Did a little research and came up with chroma subsampling.

Nice video here

Even if your monitor resolution is lower, you still are pushing the same massive amounts of data.
As for how well it looks, it depends on the video itself. When youtube encodes the videos to lower resolutions you will notice a big lose of details compared to the original. (going from 8k to 1080p for example)
Also displaying a high resolution video on a smaller monitor can help increase the percieved video quality. The affect is similar to supersampling in games. (note that sometimes it can affect the quality in a negative way)

Chroma subsampling is used to reduce the size of an image (less bytes) by reducing the color information (less resolution for chroma information than for luma information). Because of how the human eye works, you can end up with a very similar in quality video or image but a reduced files size (it is one of the many algorithms youtube uses to reduce the files size of the videos uploaded).
 
For me the video is unwatchable (i5 760 + GTX 760 + 8GB RAM). In 4k it plays fine. I think the problem is not only my hardware but the efficiency of the decoder used in the browser.
 
For me the video is unwatchable (i5 760 + GTX 760 + 8GB RAM). In 4k it plays fine. I think the problem is not only my hardware but the efficiency of the decoder used in the browser.

I think this is the answer, it's not actually the beast you require, but more of an un-optimized codec. Just maybe. Not 100% certain.
 
Perfectly watchable, fluent.
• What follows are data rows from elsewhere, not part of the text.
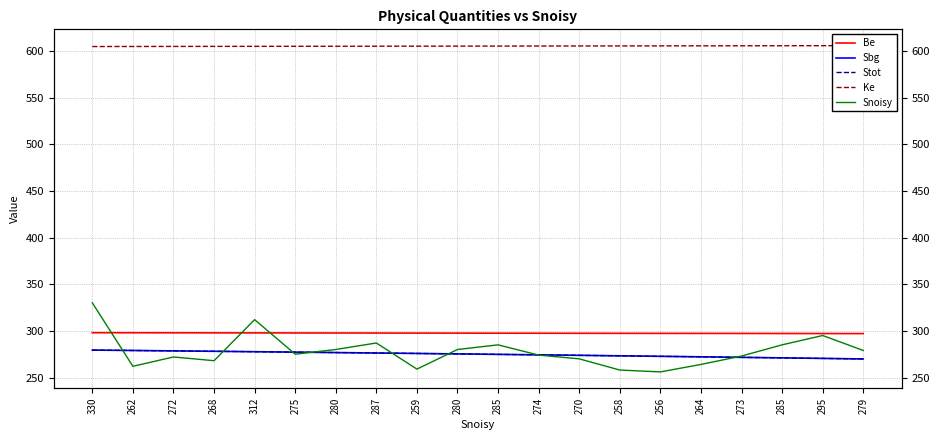

Reading right to left, transcribe all the data shown in this chart.

Be: 279=297.1	295=297.1	285=297.1	273=297.2	264=297.2	256=297.3	258=297.4	270=297.4	274=297.4	285=297.5	280=297.6	259=297.6	287=297.6	280=297.7	275=297.8	312=297.8	268=297.9	272=297.9	262=297.9	330=298.0
Sbg: 279=269.9	295=270.5	285=271.0	273=271.6	264=272.2	256=272.7	258=273.2	270=273.8	274=274.3	285=274.8	280=275.3	259=275.8	287=276.3	280=276.7	275=277.2	312=277.6	268=278.1	272=278.5	262=279.0	330=279.4
Stot: 279=269.9	295=270.5	285=271.0	273=271.6	264=272.2	256=272.7	258=273.2	270=273.8	274=274.3	285=274.8	280=275.3	259=275.8	287=276.3	280=276.7	275=277.2	312=277.6	268=278.1	272=278.5	262=279.0	330=279.4
Ke: 279=605.6	295=605.5	285=605.5	273=605.4	264=605.4	256=605.3	258=605.3	270=605.2	274=605.2	285=605.1	280=605.1	259=605.0	287=605.0	280=604.9	275=604.9	312=604.8	268=604.8	272=604.7	262=604.7	330=604.6
Snoisy: 279=279.0	295=295.0	285=285.0	273=273.0	264=264.0	256=256.0	258=258.0	270=270.0	274=274.0	285=285.0	280=280.0	259=259.0	287=287.0	280=280.0	275=275.0	312=312.0	268=268.0	272=272.0	262=262.0	330=330.0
The definition is amazing. (can't really see much of a difference switching from 4k to 8k, perhaps a better monitor would help).
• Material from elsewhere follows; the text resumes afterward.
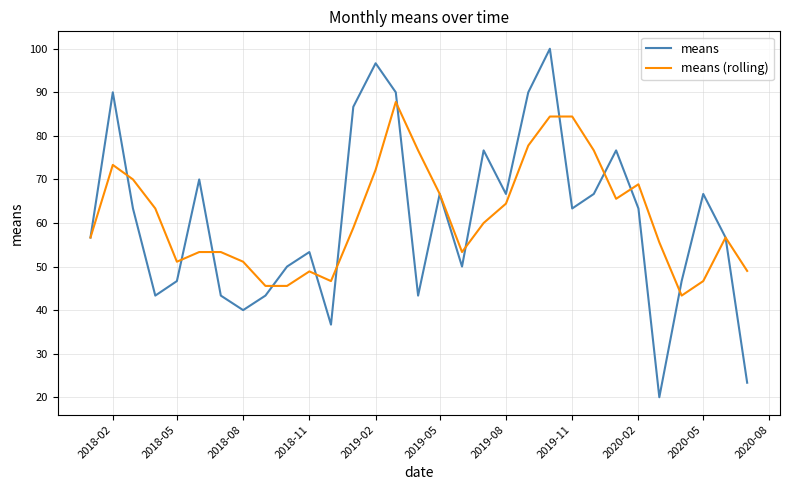

What is the highest value of the means series?

100.0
Xeon E3-1230 v3, 1 Gbps internet, Chrome latest version with Magic Actions for Youtube, with prebuffering enabled, buffers it in real time no problem.
 
Tried watching it on a 4:3 at work, 4K works surprisingly well on this system, i5-4590, 8GB Ram, integrated graphics. 8K is unplayable, but it was expected given the state of decoder technology in these early days of 8K.
 
On dell with duo core 2.8 it was less then 10fps with 1080 and the sound stuttered if I picked 1440 or higher and if I pick 8k I just saw black with a circle but the sound was there
 
I7 5820K @ 4.2GHz + 16GB DDR4 + GTX 980 + Dell 5K Monitor.

Handles it perfectly :)

Although I have to say it doesn't look as good as I thought it would. Probably down to YouTube's compression. Is there a downloadable file?
 
Perfectly watchable, fluent. The definition is amazing. (can't really see much of a difference switching from 4k to 8k, perhaps a better monitor would help).
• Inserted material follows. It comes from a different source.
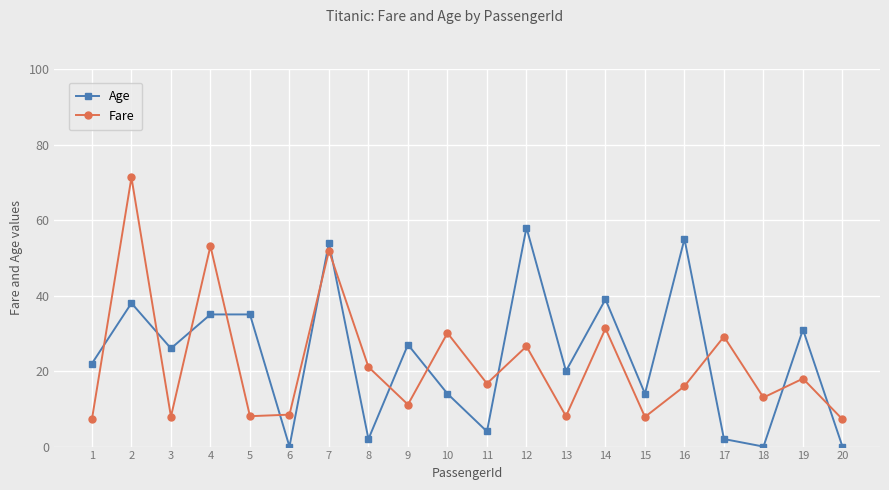

How many times do Fare and Age cross each other?

13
Xeon E3-1230 v3, 1 Gbps internet, Chrome latest version with Magic Actions for Youtube, with prebuffering enabled, buffers it in real time no problem.
for 8K, anything smaller than 27 inches is just a waste of pixels. (27 is actually better for 4K)
 
for 8K, anything smaller than 27 inches is just a waste of pixels.
My opinion would be 60 inches, and willing to raise the value to 80 inches for my preference. Anything higher PPI and we cross a line into nitpicking for the hell of it. 30 inches and willing to raise the value to 40 inches for my preference is where I stand at 4K.
 
My opinion would be 60 inches, and willing to raise the value to 80 inches for my preference. Anything higher PPI and we cross a line into nitpicking for the hell of it. 30 inches and willing to raise the value to 40 inches for my preference is where I stand at 4K.
I agree, but for PC's you won't see many large monitors (40+ inches) and I also prefer multiple monitors to just 1 big one.